Baby steps into complexity science

I spent a yesterday at Imperial College, immersing myself in a new community, which is always an interesting experience. New personalities, new language, new networks…

These were Complexity Science people, coming together for a workshop convened by my Open U. colleague Jeff Johnson. Convened under the EU ASSYST Project, the workshop Towards a Science of Socially Intelligent ICT was the first in a series of events for people in the complex systems community to wrestle with what they called yesterday “social intelligence”, which turns out to be what others might call collective intelligence, sensemaking, social learning…  Some of the participants also had interests in modelling complex adaptive systems tied to social phenomena, and coupling these with social media platforms and sensor networks. Speaker videos should appear on the workshop website shortly.

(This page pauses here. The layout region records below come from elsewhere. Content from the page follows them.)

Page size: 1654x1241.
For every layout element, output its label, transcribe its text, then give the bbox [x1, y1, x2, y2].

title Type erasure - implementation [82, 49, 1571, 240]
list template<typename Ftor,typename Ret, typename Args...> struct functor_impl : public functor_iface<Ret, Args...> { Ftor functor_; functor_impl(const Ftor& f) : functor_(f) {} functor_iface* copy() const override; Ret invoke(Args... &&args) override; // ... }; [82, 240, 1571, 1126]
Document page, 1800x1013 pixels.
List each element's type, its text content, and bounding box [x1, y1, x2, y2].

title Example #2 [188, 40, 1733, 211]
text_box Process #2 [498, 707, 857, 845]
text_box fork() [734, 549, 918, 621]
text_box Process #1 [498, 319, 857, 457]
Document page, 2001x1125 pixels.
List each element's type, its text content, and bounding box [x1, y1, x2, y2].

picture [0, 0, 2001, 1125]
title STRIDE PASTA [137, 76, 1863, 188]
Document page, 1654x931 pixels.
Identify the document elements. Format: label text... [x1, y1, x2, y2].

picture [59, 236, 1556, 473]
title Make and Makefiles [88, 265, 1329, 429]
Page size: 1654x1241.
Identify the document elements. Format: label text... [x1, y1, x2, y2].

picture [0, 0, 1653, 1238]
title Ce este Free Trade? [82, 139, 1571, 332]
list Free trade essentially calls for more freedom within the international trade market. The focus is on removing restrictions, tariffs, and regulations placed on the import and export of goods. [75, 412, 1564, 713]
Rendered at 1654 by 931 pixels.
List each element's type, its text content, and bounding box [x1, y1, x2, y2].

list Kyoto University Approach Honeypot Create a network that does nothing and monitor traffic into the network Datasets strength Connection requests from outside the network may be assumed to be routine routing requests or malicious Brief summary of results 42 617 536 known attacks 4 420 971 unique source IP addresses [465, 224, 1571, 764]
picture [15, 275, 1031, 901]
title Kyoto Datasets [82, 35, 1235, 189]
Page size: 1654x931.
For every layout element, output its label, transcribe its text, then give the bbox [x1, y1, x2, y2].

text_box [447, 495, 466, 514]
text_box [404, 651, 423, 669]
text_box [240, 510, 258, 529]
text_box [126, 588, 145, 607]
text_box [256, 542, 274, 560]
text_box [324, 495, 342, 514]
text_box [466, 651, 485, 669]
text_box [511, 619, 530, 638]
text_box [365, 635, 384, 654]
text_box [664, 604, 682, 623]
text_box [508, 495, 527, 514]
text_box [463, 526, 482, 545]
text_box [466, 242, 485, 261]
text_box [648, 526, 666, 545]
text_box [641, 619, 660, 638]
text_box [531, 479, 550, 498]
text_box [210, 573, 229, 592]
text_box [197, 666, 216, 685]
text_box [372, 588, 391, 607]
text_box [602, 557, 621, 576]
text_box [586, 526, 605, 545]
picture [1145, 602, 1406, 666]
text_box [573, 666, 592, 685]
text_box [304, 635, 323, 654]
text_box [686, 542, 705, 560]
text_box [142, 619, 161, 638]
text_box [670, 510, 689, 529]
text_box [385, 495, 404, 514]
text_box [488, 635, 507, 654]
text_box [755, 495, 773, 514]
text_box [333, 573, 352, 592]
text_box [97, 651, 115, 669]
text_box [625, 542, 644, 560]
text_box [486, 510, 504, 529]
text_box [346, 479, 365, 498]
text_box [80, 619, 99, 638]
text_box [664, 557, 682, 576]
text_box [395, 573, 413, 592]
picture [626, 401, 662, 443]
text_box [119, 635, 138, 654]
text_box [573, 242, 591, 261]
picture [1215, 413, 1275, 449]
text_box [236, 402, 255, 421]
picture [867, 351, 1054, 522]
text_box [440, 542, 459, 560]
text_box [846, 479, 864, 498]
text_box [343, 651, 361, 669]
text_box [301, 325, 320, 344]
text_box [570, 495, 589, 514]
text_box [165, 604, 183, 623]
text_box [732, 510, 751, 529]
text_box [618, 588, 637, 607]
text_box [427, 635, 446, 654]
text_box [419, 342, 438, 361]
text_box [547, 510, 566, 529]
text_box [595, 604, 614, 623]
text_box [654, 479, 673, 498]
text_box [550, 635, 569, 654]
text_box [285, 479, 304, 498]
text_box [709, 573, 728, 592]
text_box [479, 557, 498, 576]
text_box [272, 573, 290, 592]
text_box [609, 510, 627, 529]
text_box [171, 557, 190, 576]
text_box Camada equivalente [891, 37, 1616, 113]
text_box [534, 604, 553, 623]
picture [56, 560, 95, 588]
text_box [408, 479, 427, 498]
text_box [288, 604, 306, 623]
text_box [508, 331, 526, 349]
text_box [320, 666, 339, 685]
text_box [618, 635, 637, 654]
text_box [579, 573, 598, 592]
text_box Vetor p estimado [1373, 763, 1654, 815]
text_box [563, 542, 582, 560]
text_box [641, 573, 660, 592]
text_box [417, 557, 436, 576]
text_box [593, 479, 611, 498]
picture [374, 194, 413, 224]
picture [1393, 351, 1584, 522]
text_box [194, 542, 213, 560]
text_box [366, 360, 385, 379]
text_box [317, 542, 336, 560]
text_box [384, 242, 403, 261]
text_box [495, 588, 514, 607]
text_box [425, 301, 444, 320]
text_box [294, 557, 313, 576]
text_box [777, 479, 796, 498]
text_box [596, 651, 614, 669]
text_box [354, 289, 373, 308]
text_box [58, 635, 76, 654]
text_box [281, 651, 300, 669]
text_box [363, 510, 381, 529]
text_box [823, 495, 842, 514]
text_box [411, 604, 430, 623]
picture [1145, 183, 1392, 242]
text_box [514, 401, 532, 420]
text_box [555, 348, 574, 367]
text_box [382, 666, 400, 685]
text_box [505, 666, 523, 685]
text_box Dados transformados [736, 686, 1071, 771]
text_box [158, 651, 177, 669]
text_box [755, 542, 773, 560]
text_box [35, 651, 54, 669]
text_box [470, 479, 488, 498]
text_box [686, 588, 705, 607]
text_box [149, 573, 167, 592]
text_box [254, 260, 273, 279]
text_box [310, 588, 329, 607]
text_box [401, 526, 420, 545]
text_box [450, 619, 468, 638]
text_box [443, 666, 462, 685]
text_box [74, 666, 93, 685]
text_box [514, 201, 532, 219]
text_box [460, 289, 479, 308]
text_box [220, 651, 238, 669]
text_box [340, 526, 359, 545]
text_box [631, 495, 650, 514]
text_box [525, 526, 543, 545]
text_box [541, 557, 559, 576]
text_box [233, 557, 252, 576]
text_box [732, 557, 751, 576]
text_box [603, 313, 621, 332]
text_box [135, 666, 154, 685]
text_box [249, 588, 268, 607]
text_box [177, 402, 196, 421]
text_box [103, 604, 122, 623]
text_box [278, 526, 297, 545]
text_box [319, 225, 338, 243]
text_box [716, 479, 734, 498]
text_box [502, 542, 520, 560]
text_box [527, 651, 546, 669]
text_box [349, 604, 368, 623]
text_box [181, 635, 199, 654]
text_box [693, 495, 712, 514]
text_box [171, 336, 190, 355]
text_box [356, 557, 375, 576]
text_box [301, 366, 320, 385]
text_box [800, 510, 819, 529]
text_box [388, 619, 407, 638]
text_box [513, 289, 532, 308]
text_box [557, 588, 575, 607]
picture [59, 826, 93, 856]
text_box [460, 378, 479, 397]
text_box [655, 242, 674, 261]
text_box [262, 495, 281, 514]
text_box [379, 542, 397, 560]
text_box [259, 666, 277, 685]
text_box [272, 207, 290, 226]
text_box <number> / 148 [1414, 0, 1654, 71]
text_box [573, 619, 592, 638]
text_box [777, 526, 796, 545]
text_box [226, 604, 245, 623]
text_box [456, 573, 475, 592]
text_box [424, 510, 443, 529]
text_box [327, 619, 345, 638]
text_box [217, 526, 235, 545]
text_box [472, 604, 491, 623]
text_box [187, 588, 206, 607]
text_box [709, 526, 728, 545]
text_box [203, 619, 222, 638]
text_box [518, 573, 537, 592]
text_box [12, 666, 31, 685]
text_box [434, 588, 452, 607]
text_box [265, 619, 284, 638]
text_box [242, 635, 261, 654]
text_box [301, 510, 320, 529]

I outlined some preliminary thoughts on the three very big questions set by Jeff, to which there are clearly only emerging responses:

  1. What is ICT-enabled ‘Social Intelligence’?
  2. What theory(s) exists on Socially Intelligent ICT?
  3. Engineering principles for SocialIy Intelligent ICT?

The three tables on slides 3-5 extend my longer EDUCAUSE talk, introducing complexity and resilience into the swirl of ideas in my head right now, around learning to learn, sensemaking and collective intelligence.

2 Responses to “Baby steps into complexity science”

  1. The notion of “social intelligence” makes me think of “augmented social cognition” (both the term and the name of a group at PARC.

  2. Hi Jodi — yes, there are now so many terms swirling around! Different groups inhabit different communities, so part of all this is to join the dots up, as well as see where they are complementary.